(Work required): For each record below, output its text exactly and skip any picture.

....................

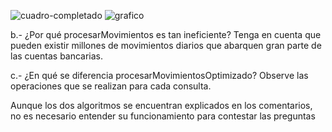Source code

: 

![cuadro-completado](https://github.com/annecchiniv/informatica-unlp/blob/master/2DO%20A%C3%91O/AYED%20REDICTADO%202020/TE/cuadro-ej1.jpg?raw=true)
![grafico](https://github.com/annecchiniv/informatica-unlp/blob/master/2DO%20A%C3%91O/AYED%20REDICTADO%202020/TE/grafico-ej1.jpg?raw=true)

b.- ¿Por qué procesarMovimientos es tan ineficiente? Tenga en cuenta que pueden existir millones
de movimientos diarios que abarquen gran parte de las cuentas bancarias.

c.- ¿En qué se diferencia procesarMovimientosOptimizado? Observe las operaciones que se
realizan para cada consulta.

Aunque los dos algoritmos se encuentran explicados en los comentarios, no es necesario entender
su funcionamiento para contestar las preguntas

....................

(The completed task):
Source code

: 

![cuadro-completado](https://github.com/annecchiniv/informatica-unlp/blob/master/2DO%20A%C3%91O/AYED%20REDICTADO%202020/TE/cuadro-ej1.jpg?raw=true)
![grafico](https://github.com/annecchiniv/informatica-unlp/blob/master/2DO%20A%C3%91O/AYED%20REDICTADO%202020/TE/grafico-ej1.jpg?raw=true)

b.- ¿Por qué procesarMovimientos es tan ineficiente? Tenga en cuenta que pueden existir millones
de movimientos diarios que abarquen gran parte de las cuentas bancarias.

c.- ¿En qué se diferencia procesarMovimientosOptimizado? Observe las operaciones que se
realizan para cada consulta.

Aunque los dos algoritmos se encuentran explicados en los comentarios, no es necesario entender
su funcionamiento para contestar las preguntas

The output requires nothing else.